NCC Animal Regulations

Critique of the NCC's Animal Regulations


Previous NCC regulations adopted and employed the local municipality regulations (Public Consultation Report, Spring 2001, pages 4-6 and Regulatory Impact Analysis Statement, Canada Gazette, Part II, Vol 136, No. 10, page 1040). Thus, within the former boundaries of the City of Ottawa, dogs could play off-leash, "under control", on NCC lands unless they were a beach, picnic area or campsite.

According to the NCC, the proposal for new regulations came about because:

  • "conflicts between domestic animals and their owners and other users were mounting."
  • "more and more people were bringing their domestic animals onto NCC property."
  • increasing numbers of diverse complaints.

The NCC claimed that in 1999, there were 230 warnings to persons with "domestic animals" on the Rideau Canal Skateway (irrelevant to parks) and "595 incidents" throughout the National Capital Region, rural and urban. The latter reportedly ranged from non-removal of excrement to chasing wildlife (Canada Gazette, 8 May 02, pages 1041-43).

The NCC's Public Consultation

The NCC's Public Consultation consisted of two open houses in November 1999. Sixty persons attended the open house in Hull and 1000 persons attended in Ottawa. NCC staff handed out brochures and questionnaires.

● **LIST OF TASKS**
1 – According to the critique of the NCC's animal regulations, how many people attended the open house in Ottawa?
2 – Carry on the critique of the NCC's animal regulations, picking up right after its last sentence.

● **MATERIAL SHOWN**
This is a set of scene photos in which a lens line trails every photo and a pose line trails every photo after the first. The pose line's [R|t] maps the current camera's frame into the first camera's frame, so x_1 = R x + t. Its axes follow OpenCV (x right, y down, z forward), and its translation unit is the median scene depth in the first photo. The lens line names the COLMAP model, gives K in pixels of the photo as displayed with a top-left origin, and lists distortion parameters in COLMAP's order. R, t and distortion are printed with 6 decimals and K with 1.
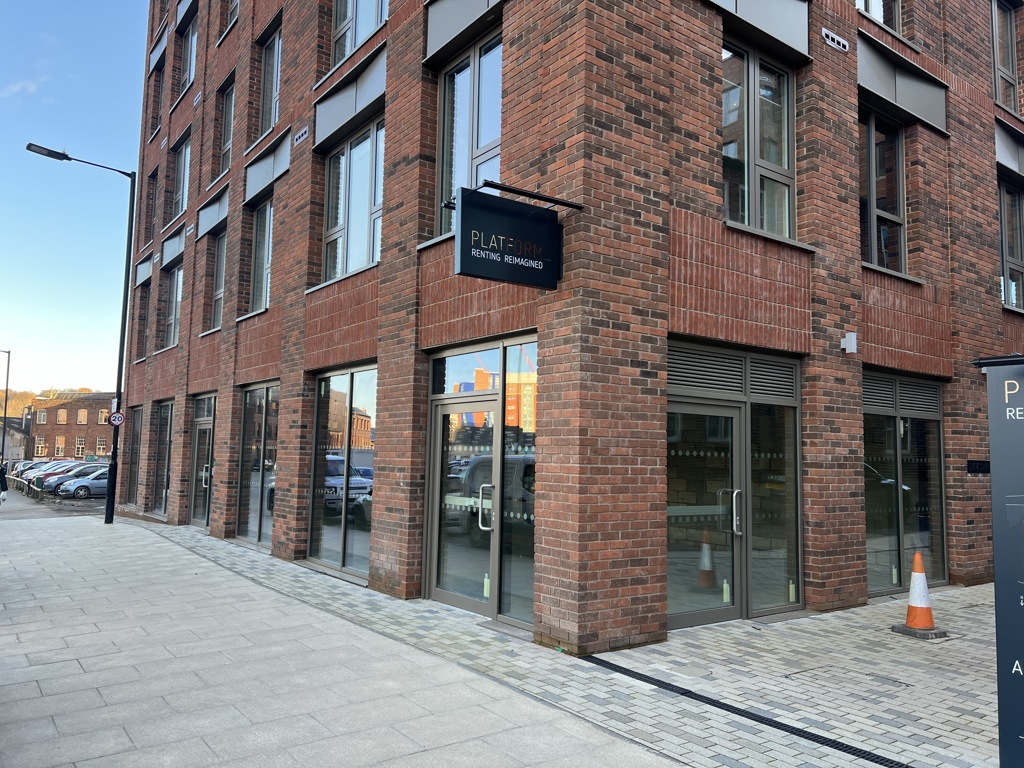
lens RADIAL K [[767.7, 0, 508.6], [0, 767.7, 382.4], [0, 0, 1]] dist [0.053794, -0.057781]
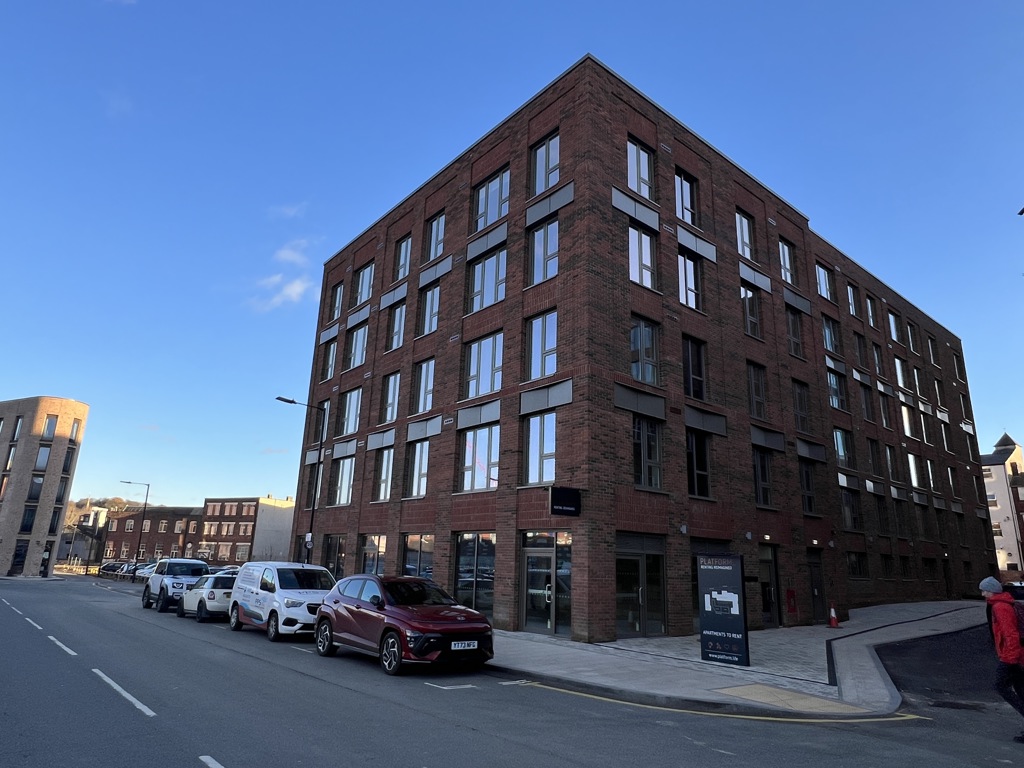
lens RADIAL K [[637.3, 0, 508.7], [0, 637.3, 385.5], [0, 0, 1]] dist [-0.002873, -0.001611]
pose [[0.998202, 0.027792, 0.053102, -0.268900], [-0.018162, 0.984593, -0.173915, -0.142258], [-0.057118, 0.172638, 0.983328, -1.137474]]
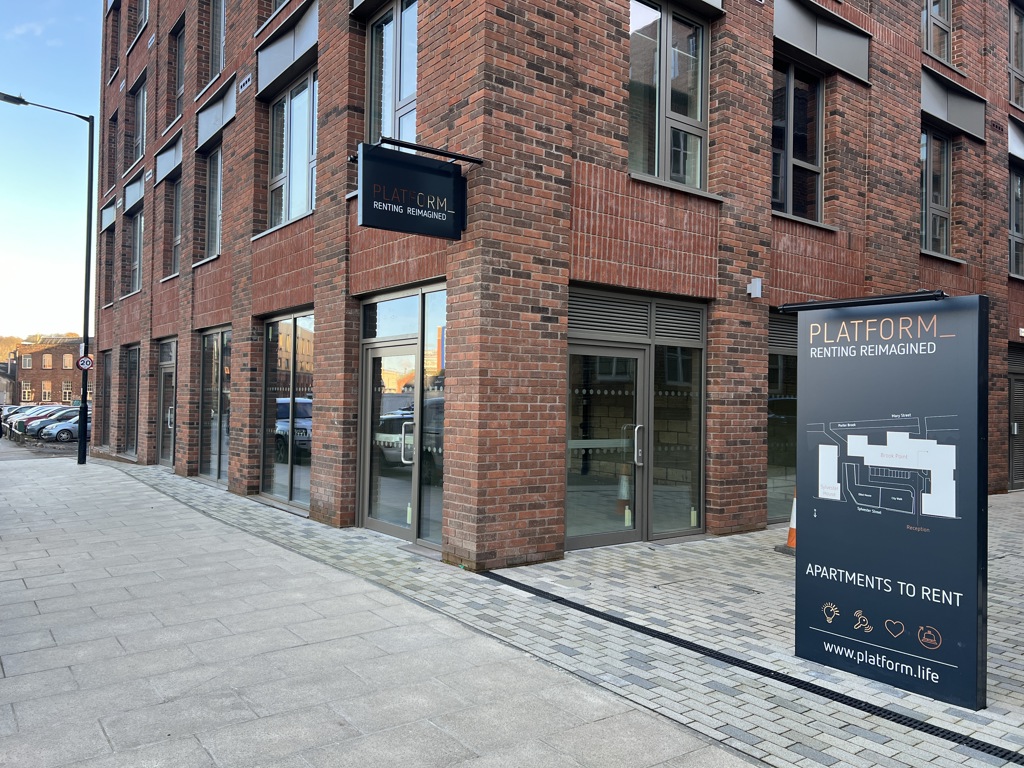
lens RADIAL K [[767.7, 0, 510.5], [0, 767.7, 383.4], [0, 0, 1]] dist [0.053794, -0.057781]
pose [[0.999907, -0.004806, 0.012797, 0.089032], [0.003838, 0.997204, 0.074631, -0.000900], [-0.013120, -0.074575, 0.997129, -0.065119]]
==
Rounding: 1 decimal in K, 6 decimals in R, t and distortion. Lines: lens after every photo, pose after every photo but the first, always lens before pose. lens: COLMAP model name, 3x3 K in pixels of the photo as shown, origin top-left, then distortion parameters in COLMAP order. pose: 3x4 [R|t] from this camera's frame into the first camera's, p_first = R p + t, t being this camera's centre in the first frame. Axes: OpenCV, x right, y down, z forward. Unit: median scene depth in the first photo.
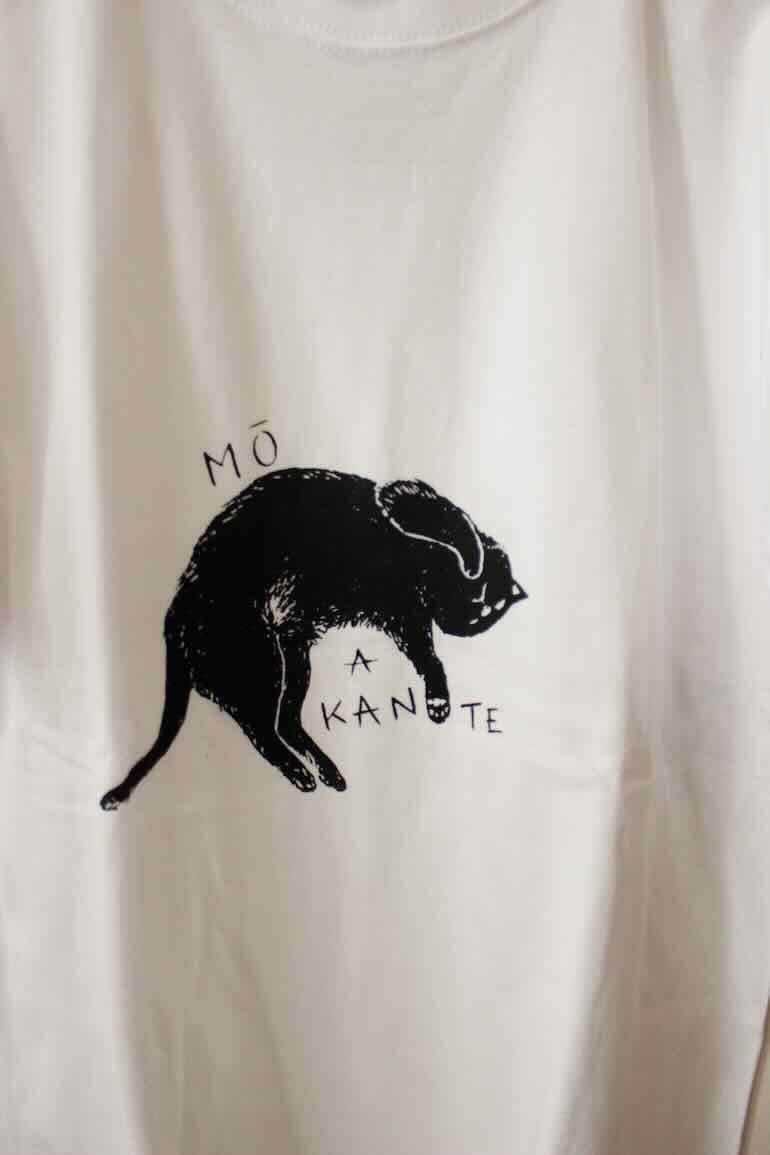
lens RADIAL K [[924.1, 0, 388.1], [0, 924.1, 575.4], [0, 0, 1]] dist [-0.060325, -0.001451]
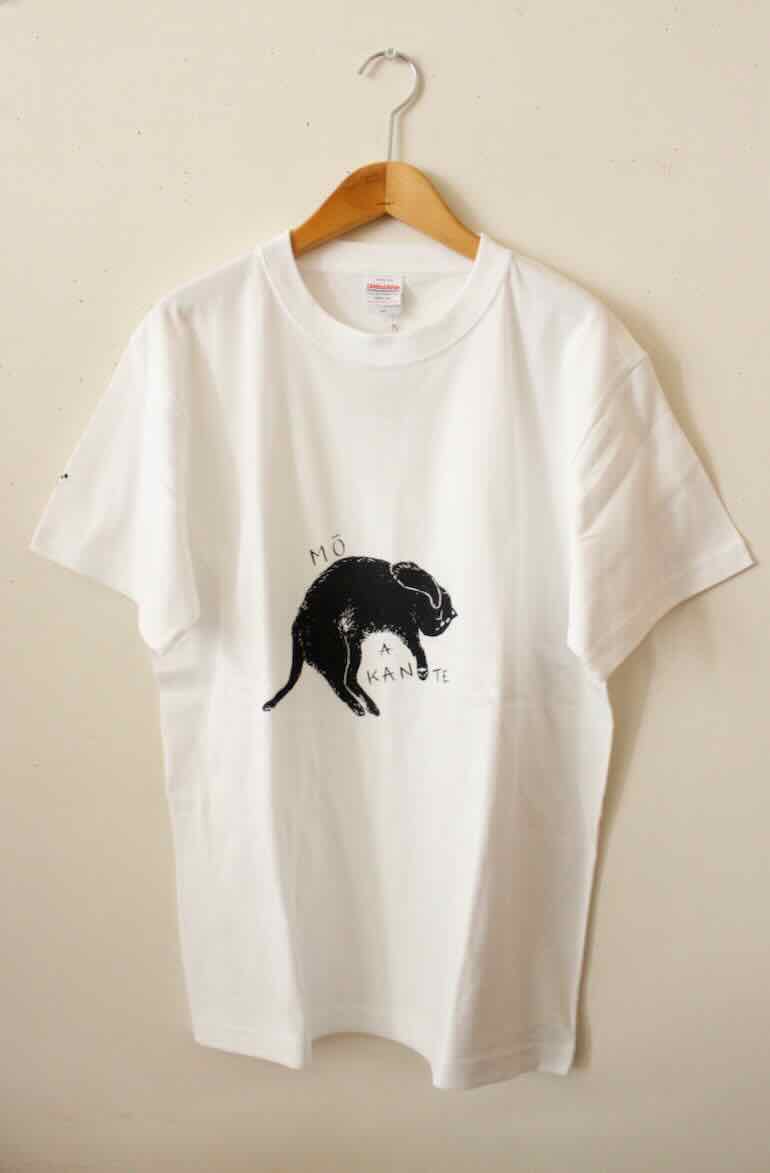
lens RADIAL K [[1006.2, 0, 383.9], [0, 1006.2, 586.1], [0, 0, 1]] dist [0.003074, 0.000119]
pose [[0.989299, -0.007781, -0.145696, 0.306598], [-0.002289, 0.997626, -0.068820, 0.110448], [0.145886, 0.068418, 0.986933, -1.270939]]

● **ANSWERS TO THIS EXERCISE**
1 – 1000 people.

2 –
Anyone with political experience will very quickly appreciate that, when a 1000 people turn up on a miserable November evening, the proposal before the public is hotly (and predictably) controversial and may well merit careful reconsideration. (This remains true today.) Those with successful public consultation experience would also point out that what was clearly lacking, and perhaps evaded, was a public meeting where, as would be customary, members of the public could receive answers from and express their views to commissioners and senior officials. Moreover, there would be a need for a second such public meeting to discuss a proposal, revised in light of the first meeting and well-publicized in advance.

The Commission also organized two focus groups, one on each side of the Ottawa River, composed of "dog owners and other users of NCC property" with "varying interests and points of view." They each met once and in private, although the Commission considered these meetings as part of its "public consultation." Significantly, the Ontario focus group specified its top concern as the lack of various off-leash approaches, such as time-sharing in parks (Public Consultation Report, Annex 2, page 6).

A Public Consultation Report was finally released in spring 2001. It was seriously flawed as it failed to provide essential information, such as:

  • How many of the 595 "incidents" were serious?
  • What were they?
  • Where did they occur?

Lacking this information, how can anyone know where and what, if any, corrective action is needed? To place the NCC's "problem" into a belated perspective, for the first six months of 2002, "calls for service" involving animals in the new City of Ottawa numbered 5,005.

Not surprisingly, the necessary public consensus has failed to develop and, consequently, some of the regulations will prove unenforceable and attempts to enforce them may embarrass the Commission.

The NCC's initial objectives and guiding principles

The Public Consultation Report stated that the "NCC initiated continuing dialogue with input from representatives of the pro off-leash groups .. balanced with input from representatives .. (with) other viewpoints to ensure a solution that would satisfy as many stakeholders as possible without compromising the NCC's initial objectives and guiding principles."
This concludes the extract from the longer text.